Unconditional security
- So, P = NP --> such cryptosystem will not be secure
- Then, provably secure cryptosystem -> prrof of P = NP
- This is far beyond cryptography
Reduction
Use reduction between problems
- Given algorithm A for solving problem a, design algorithm B for solving b, which uses A as a subroutine
- Later, solving a -> solving b
- On the other hand, infeasible to solve b -> infeasible to solve a
Reductions everywhere
Reduction became the core methodology in complexity theory
- In a sense, bypassing P vs NP problem
- classifying between problems
Reduction and P.S.
- X : difficult mathematical problem
- E : cryptosystem
- R : polytime reduction for solving X, using an
- E can be attacked efficiently -> X can be solved efficiently
- Contrapositive : X cannot be solved efficiently -> E cannot be attacked efficienty
- The trust in the hardness of X is transferred into the trust in the security of E
More History
- Middle 80s - Early 90s : ad-hoc crypto & provable security went in parallel
- Random Oracle Model : to design practical & somewhat provable schemes
- Bellare & Rogaway : "Random Oracles are Practicals", 1993
- 2000 - : trying to do things in the Standard model
Case study : Cramer-Shoup encryption
Notion of PKE
Provable security of PKE
- 3-step recipe for provable security
- Step 1 : you need to define what you are making
- Step 1-1 : you need to describe its syntax, or, correctness
- Step 1-2 : you need to describe its security properties
- Step 2 : describe a concrete scheme realizing above notion
- Step 3 : give a reduction proof
Public-key encryption
Consists of 3 Polynomial algorithms( Gen, Enc, Dec)
- (pk, sk) <- Gen(1^lambda) : given security para lambda, Gen outputs public key & security key pair (pk, sk)

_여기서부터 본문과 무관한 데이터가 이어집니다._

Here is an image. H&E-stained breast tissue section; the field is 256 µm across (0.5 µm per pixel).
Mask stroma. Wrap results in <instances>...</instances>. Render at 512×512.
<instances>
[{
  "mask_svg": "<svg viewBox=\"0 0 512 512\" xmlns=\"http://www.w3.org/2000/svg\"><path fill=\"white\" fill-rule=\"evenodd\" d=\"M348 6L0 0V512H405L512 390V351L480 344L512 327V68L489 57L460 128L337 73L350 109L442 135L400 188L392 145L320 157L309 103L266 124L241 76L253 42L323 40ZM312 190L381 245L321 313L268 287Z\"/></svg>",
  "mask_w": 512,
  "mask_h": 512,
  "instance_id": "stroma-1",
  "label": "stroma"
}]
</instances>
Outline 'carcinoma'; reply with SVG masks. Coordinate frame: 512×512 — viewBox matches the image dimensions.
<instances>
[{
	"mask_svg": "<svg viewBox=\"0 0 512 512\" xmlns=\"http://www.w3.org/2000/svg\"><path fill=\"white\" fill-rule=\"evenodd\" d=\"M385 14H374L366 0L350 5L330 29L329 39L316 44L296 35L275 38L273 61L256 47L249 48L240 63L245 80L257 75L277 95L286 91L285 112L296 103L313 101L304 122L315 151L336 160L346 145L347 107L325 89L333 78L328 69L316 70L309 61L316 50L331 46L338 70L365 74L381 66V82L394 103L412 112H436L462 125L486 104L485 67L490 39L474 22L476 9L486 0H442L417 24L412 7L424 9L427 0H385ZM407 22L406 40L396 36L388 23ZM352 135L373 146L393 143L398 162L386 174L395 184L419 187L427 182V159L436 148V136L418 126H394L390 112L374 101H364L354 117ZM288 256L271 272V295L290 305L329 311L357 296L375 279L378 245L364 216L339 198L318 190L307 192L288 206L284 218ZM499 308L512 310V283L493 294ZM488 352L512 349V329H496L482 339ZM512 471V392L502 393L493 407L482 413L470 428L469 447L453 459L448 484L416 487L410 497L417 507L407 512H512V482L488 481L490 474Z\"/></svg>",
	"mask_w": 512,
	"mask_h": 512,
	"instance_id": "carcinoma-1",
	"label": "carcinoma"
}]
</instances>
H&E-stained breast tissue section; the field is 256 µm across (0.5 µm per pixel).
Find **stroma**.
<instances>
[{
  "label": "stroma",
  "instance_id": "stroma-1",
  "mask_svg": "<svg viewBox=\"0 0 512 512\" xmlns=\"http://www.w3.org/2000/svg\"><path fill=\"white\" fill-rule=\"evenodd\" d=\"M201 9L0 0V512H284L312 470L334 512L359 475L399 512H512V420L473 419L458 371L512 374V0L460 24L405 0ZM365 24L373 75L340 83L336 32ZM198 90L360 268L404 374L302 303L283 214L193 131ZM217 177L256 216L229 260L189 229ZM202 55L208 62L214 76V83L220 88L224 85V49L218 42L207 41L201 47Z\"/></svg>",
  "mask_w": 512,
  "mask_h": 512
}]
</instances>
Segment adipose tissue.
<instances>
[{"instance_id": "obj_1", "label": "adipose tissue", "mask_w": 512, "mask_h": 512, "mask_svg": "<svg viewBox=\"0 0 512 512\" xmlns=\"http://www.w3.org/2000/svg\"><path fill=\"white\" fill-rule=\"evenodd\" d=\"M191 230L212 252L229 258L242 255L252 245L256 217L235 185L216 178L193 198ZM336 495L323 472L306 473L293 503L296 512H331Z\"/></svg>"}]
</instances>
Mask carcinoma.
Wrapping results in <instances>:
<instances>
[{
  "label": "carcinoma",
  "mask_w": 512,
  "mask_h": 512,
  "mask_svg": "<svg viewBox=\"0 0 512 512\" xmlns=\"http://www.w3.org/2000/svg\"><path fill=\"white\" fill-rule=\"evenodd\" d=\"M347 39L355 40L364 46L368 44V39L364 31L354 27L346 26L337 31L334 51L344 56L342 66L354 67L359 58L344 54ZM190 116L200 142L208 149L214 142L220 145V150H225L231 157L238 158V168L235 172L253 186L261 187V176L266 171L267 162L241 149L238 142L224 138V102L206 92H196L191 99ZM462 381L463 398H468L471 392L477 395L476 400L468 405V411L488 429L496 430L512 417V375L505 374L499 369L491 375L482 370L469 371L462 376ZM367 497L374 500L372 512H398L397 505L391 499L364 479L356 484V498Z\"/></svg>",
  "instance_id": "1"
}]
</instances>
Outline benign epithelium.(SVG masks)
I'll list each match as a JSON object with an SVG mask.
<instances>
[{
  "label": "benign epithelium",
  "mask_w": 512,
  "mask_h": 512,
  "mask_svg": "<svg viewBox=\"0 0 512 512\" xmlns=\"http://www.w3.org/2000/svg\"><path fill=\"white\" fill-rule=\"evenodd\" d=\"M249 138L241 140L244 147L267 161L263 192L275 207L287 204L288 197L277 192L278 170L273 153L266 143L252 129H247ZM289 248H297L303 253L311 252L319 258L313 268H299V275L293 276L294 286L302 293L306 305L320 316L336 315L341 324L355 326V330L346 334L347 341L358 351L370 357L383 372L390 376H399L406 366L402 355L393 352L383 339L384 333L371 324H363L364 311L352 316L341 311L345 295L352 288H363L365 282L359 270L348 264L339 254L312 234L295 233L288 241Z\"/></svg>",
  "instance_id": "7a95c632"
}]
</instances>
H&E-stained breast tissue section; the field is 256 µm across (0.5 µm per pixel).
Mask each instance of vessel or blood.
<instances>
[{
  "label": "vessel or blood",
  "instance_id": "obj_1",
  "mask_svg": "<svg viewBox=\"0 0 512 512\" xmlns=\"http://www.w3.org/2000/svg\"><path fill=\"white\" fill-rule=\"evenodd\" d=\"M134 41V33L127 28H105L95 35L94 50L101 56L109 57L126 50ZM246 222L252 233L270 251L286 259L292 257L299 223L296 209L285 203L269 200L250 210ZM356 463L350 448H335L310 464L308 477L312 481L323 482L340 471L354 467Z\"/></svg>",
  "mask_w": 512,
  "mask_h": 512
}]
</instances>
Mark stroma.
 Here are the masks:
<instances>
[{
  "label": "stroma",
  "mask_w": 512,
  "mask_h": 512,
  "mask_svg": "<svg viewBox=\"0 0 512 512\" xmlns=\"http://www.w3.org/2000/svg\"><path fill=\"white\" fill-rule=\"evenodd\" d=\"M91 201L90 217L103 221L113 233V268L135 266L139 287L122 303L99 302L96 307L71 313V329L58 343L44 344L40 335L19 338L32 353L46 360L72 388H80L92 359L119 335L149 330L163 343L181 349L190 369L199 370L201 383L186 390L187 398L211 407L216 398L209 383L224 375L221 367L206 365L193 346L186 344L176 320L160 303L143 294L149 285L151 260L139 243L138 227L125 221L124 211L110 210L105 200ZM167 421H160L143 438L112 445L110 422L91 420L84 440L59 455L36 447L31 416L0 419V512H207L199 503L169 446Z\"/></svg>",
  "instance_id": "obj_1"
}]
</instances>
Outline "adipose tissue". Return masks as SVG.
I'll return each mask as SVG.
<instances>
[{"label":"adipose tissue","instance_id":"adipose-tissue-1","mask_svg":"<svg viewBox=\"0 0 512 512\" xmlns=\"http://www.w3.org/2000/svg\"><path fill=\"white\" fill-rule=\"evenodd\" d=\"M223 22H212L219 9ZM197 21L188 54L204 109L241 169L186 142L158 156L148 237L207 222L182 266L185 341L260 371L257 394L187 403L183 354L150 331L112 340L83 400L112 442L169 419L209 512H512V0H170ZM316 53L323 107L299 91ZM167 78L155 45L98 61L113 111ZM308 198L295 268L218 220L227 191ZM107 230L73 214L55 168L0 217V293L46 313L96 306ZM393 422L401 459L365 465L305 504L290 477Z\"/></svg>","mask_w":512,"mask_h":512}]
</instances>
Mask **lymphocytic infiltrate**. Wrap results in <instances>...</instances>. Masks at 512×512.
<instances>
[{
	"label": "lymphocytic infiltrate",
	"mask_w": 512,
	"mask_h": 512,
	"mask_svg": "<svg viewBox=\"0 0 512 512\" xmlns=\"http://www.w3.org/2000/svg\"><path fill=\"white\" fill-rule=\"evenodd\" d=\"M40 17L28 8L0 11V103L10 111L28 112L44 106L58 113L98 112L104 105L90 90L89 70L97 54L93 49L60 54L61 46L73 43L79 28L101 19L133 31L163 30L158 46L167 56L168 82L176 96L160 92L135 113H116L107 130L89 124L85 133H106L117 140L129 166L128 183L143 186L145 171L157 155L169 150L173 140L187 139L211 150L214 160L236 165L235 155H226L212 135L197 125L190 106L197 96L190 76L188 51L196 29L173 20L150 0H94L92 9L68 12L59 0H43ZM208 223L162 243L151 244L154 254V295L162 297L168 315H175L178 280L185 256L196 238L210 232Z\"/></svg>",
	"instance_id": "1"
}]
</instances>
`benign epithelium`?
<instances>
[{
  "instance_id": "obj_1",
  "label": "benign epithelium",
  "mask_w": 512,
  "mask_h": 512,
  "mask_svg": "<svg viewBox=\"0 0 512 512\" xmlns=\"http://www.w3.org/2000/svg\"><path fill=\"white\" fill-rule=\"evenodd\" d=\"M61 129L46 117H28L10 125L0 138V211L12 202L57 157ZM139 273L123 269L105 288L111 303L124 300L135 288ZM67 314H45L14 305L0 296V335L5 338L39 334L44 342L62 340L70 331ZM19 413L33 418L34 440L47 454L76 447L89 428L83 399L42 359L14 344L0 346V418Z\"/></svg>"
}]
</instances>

- c <- Encpk(m) : given a public key pk and a plaintext m, Enc outputs corresopnding ciphertext c
- Decsk(c) outputs a message, or it may fail to decrypt
Syntax of PKE
- The algorithm should satisfy the following:
- for any lambda, if key pair (pk, sk) is generated by (pk, sk) <- Gen(1^lambda), then for any plaintext
IND-CCA encryption
- Cramer-Shoup "First practical IND-CCA public key encryption scheme in the standard model"
Semantic Security
Intuitive security we want for an encryption
- "Even if you happen to know c, it won't help you at all in learning anything more about the plaintext m"
- c doesn't leak even one bit of information about m
- This is called semantic security
- Satisfying definition, but hard to use
Indistinguishability
- I'll give you a ciphertext c. This is either encryption of m0, or m1. Guess which is the case
- By default, you can win this game with probability
Similar to semantic security, or, a special case of semantic security
- You already know that the plaintext is m0, or, m1
Semantic security VS IND
- Clearly, if your encryption scheme satisfies semantic security, then it also satifies IND
- Importantly, the other direction is also true
- 그래서 보편적으로 IND를 암호화 다룰 때 더 많이 씀
IND game
- A : polytime adverary
- IND GAME
- (pk, sk) <- Gen(1^lambda)
- (m0', m1', state) <- A('find', pk)
- b <- {0, 1}; c' <- Encpk(mb')
- b' <- A('guess', c', state) (not allowed to query c')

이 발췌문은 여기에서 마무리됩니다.